Heather Elliott is from Ontario, and is the eldest of five sisters. After completing her BA with Honours at Trent University, she received a post-graduate diploma in Museum Management and Curatorship at Fleming College. From there, she moved to St. John’s, and has been living here for the last six years. She love all things nautical, and can rattle off plenty of maritime-themed facts if you let her. She travels, reads, dances, writes, and does way, way too many things.
How and why did you decide to attend Memorial for your graduate degree?
I have been living in St. John’s for the last six years and have been thinking of going back to school to complete a graduate degree most of that time. After getting some workforce experience (The Rooms, Museum Planning Partners), I decided to finally take the plunge and apply.
What drew you to explore anthropology originally?
I took an introductory class to the social sciences in grade 11, and was drawn in by the work of Jane Goodall with the chimps at Gombe Stream National Park in Tanzania. The more I studied the different fields of anthropology, the more I felt drawn to cultural anthropology. Learning why people do what they do, and how they do it, fascinated me, so when I went to Trent University for my undergraduate degree, I didn’t have to think twice about my major.
Can you tell us a bit about your current projects?
I’ve always been interested in maritime history, and publish my own blog called Original Shipster where I research and write about ships and shipwrecks of Canada. Later this month, I’ll be giving a talk at The Rooms on the 100th anniversary of the sinking of the SS Florizel. I’ve also interviewed people who take to the sea to make their living, which sparked my interest in women in the maritime field. From that, I decided to use my thesis as the opportunity to study the experiences of women training to enter the marine trades, and how systemic sexism and gender bias carries from the classroom into the workplace.
A supervisor can be key to the success of any grad student. What does your supervisor Robin Whitaker bring to their role as your advisor and mentor?
Robin is an excellent supervisor.
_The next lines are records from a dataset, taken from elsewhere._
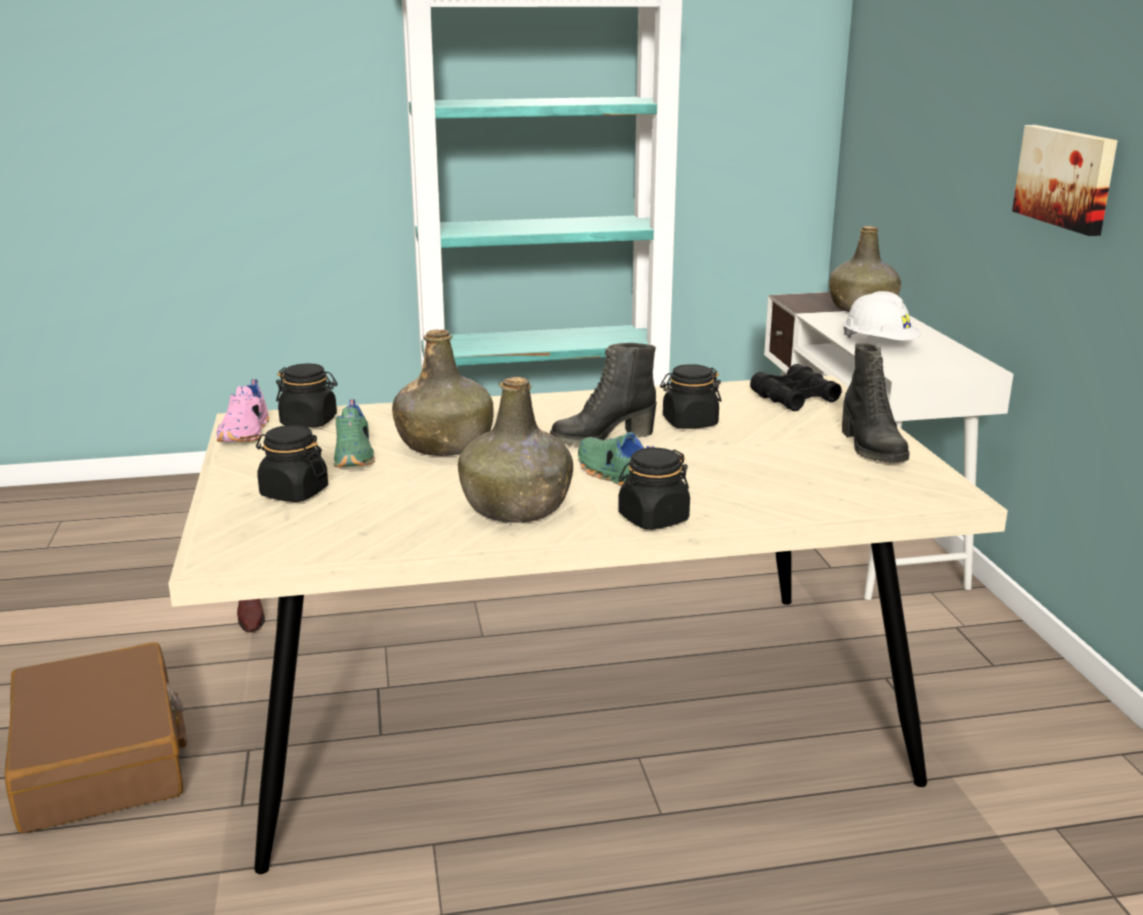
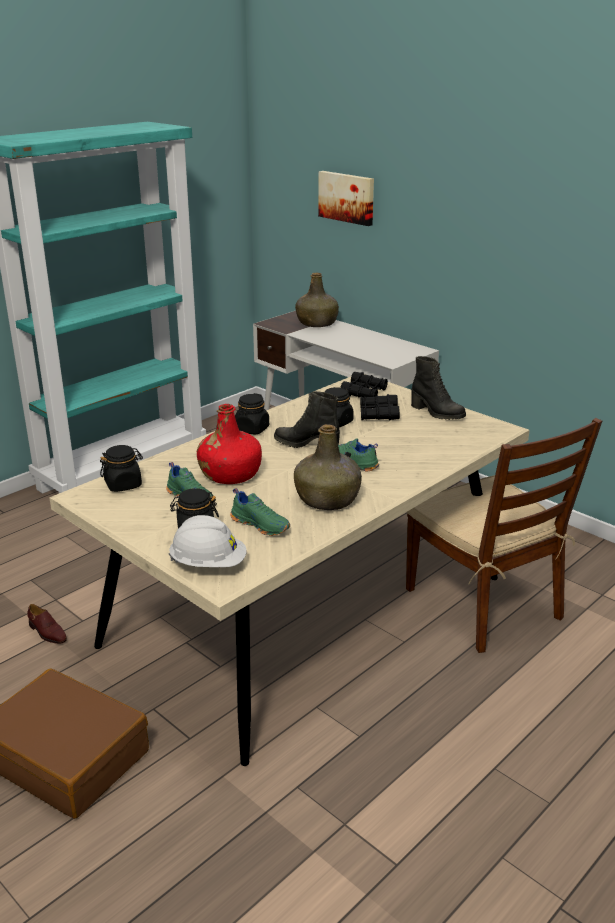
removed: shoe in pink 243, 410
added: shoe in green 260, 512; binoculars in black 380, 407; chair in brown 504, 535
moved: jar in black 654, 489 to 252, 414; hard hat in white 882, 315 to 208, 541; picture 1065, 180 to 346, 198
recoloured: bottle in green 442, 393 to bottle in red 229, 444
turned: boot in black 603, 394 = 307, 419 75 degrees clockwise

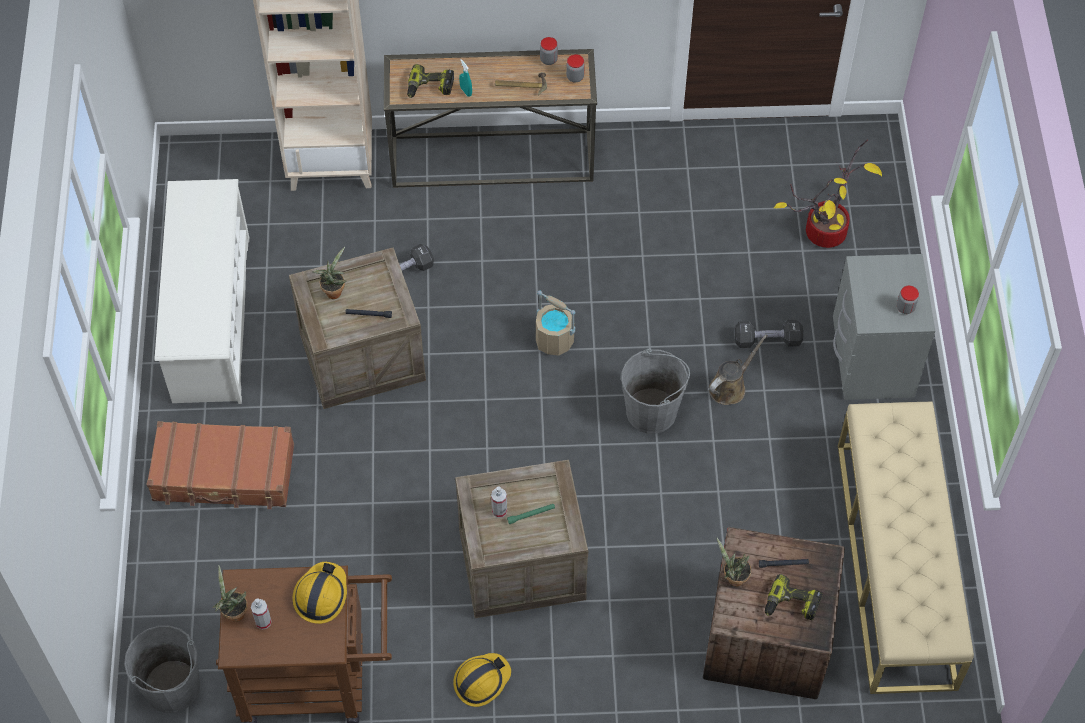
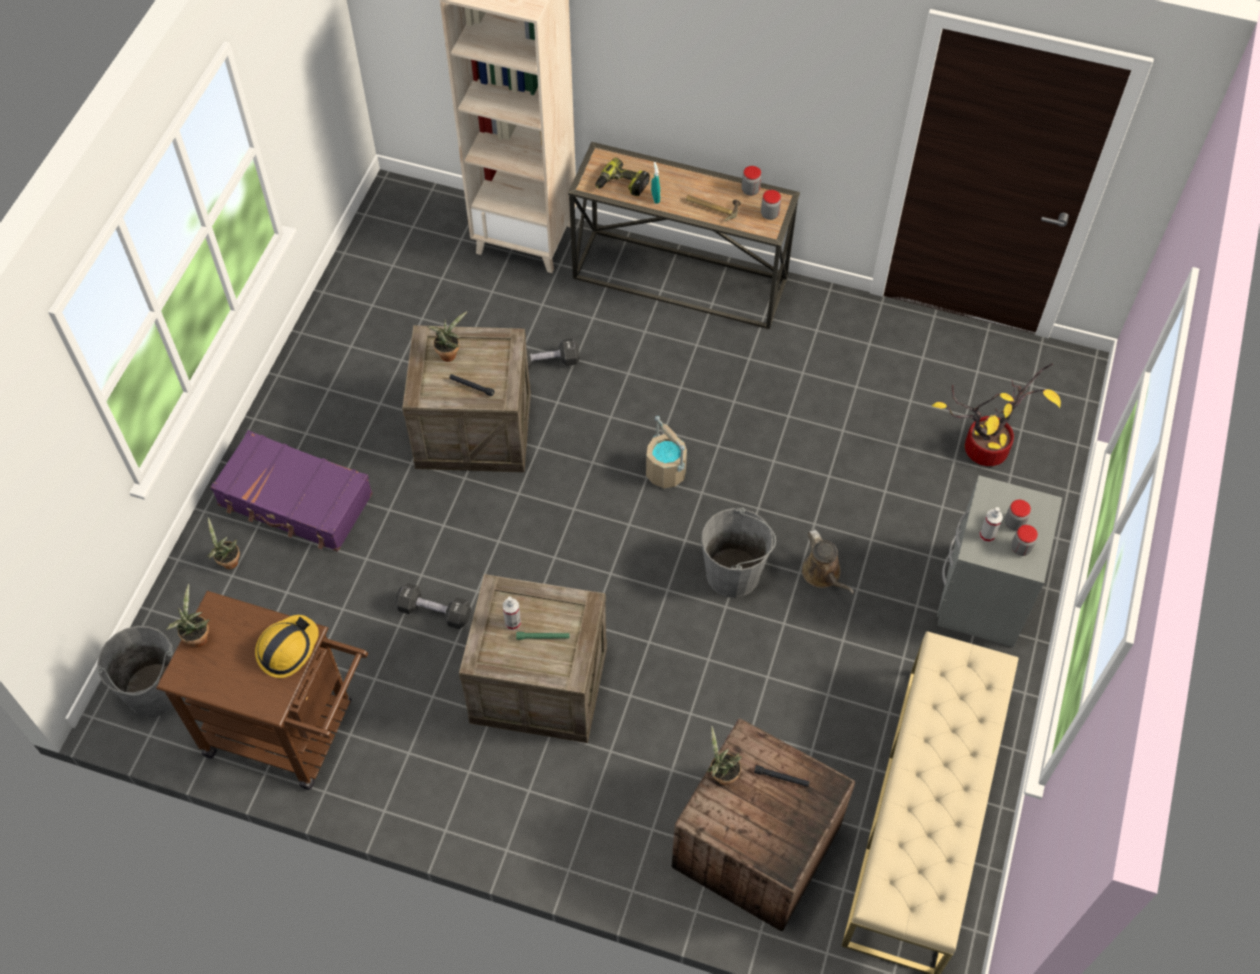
removed: shoe rack in white 202, 291; hard hat 482, 680; power drill 794, 597
added: potted plant 223, 543; jar 1018, 515
moved: spray bottle 261, 614 to 991, 524; dumbbell in black 769, 334 to 433, 606
recoloured: suitcase in brown 220, 465 to suitcase in purple 291, 491
turned: watering can in brown 738, 369 = 828, 561 90 degrees clockwise

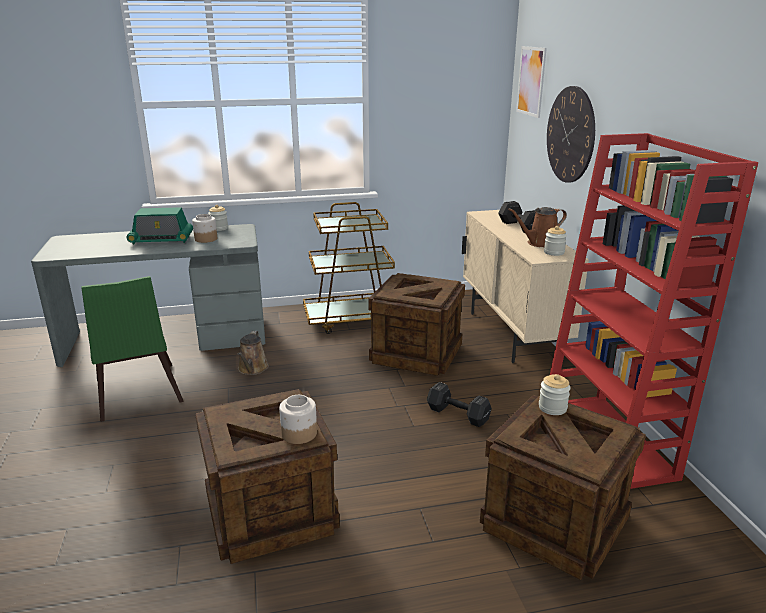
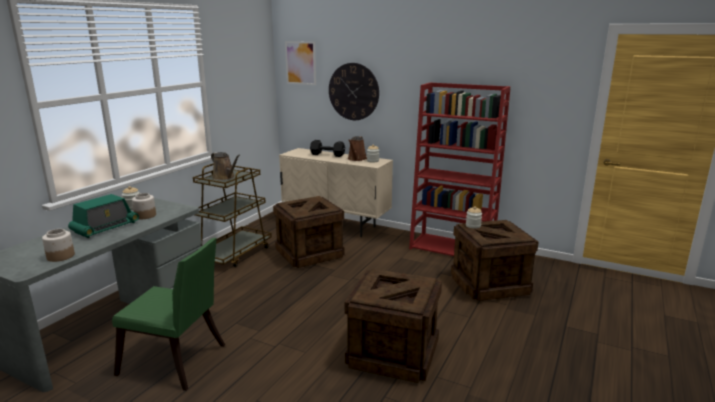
removed: dumbbell in black 459, 404
moved: watering can in brown 253, 353 to 225, 166; jar 298, 419 to 58, 245

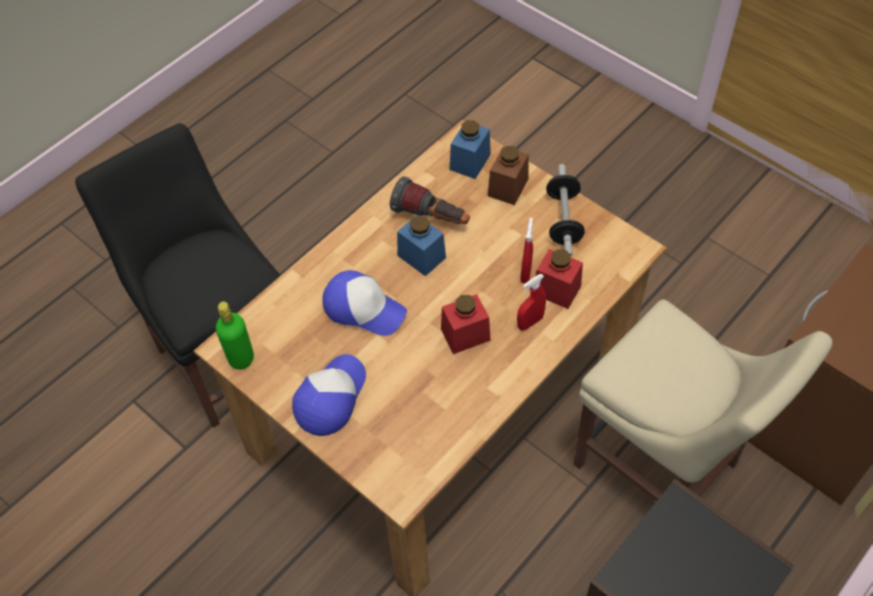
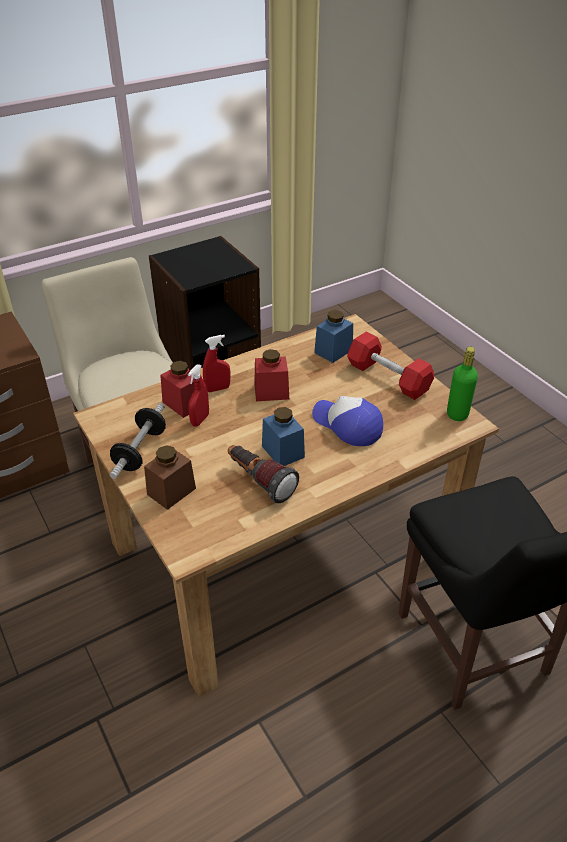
moved: jar in blue 470, 149 to 333, 336
replaced: cap 329, 395 to dumbbell in red 390, 365

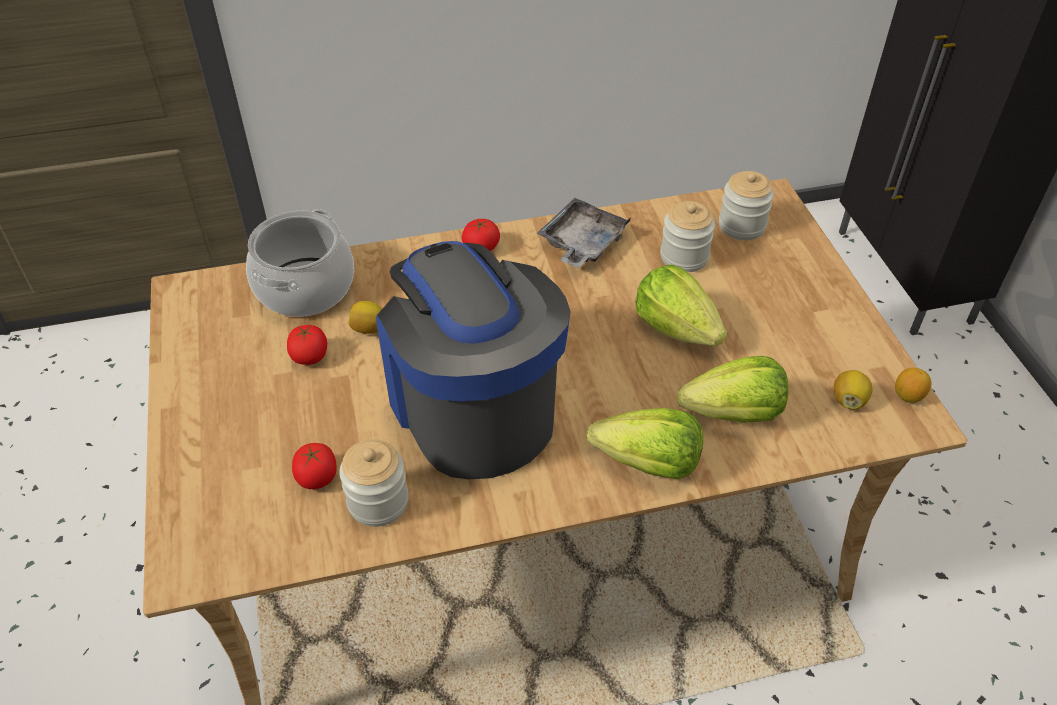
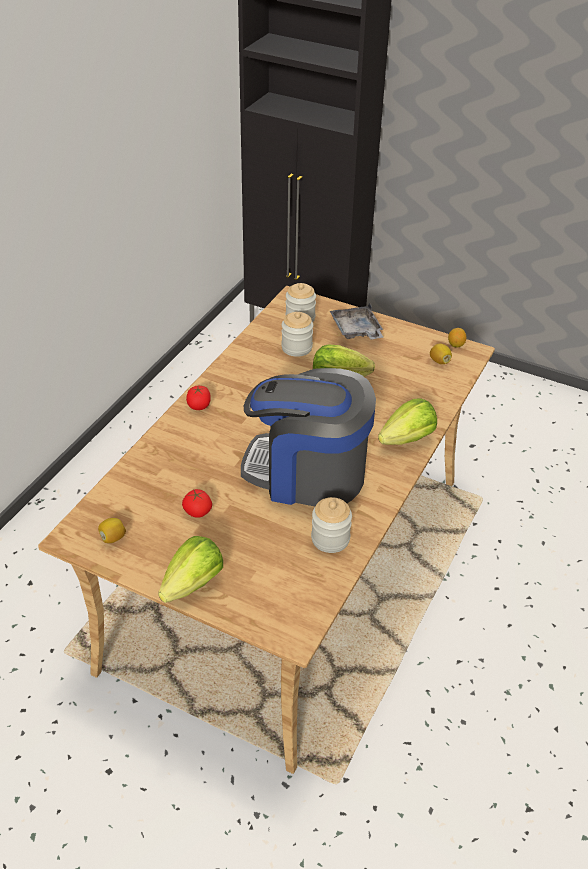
removed: cooking pot 300, 263; tomato 314, 466
moved: lemon 365, 317 to 112, 530; tray in grey 584, 233 to 356, 321; lettuce 733, 389 to 190, 569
She’s great at keeping me grounded when I start to panic about not being as far along as I feel I should be, but she’s quick to keep me on track with deadlines for grants and scholarships. Just by sitting down in her office for a quick meeting, she can successfully help me kill any of the nerves that could otherwise derail my life as a graduate student. I’m really fortunate to have her as a supervisor
Are you involved in any organizations on-campus or off? If so, can you explain and detail such involvement?
I’m involved in quite a few organizations in my off-campus life. I sit on the Board of Directors for the Wooden Boat Museum of Newfoundland and Labrador, and have been involved in exhibit development and conference planning with them as well. For the last four years I’ve been part of the Youth Advisory Group of the Canadian Commission for UNESCO, working to encourage youth involvement in the heritage sector. I also work part-time at The Rooms with both the Visitor Services division and on contract with the Provincial Museum – most recently, I’ve worked with the museum on the development and updating of the First World War exhibit that opened in July 2016. Outside of the culture and heritage sectors, I sit on the board of the Island Belles Burlesque troupe, and I dance with Army of Sass St. John’s. Finally, I am participating in the Vagina Monologues for the first time this year, which I’m very excited for. It’s something I’ve wanted to do for a while, and after volunteering with them last year, I decided to audition. I’m always looking for more fun and interesting things to do!
What do you like most about being a graduate student at Memorial?
I love being able to study the topics I find compelling. Memorial’s anthropology department is great because the faculty have such diverse backgrounds and everyone is very supportive. I am thriving in this environment, and enjoy being able to throw myself into my work with the resources and research opportunities to back it up.
What do you hope to do after completing your graduate degree?
I hope to venture back into the museum field full-time, perhaps as a curator, or I may continue on to a PhD. I’ll have to see what the future holds!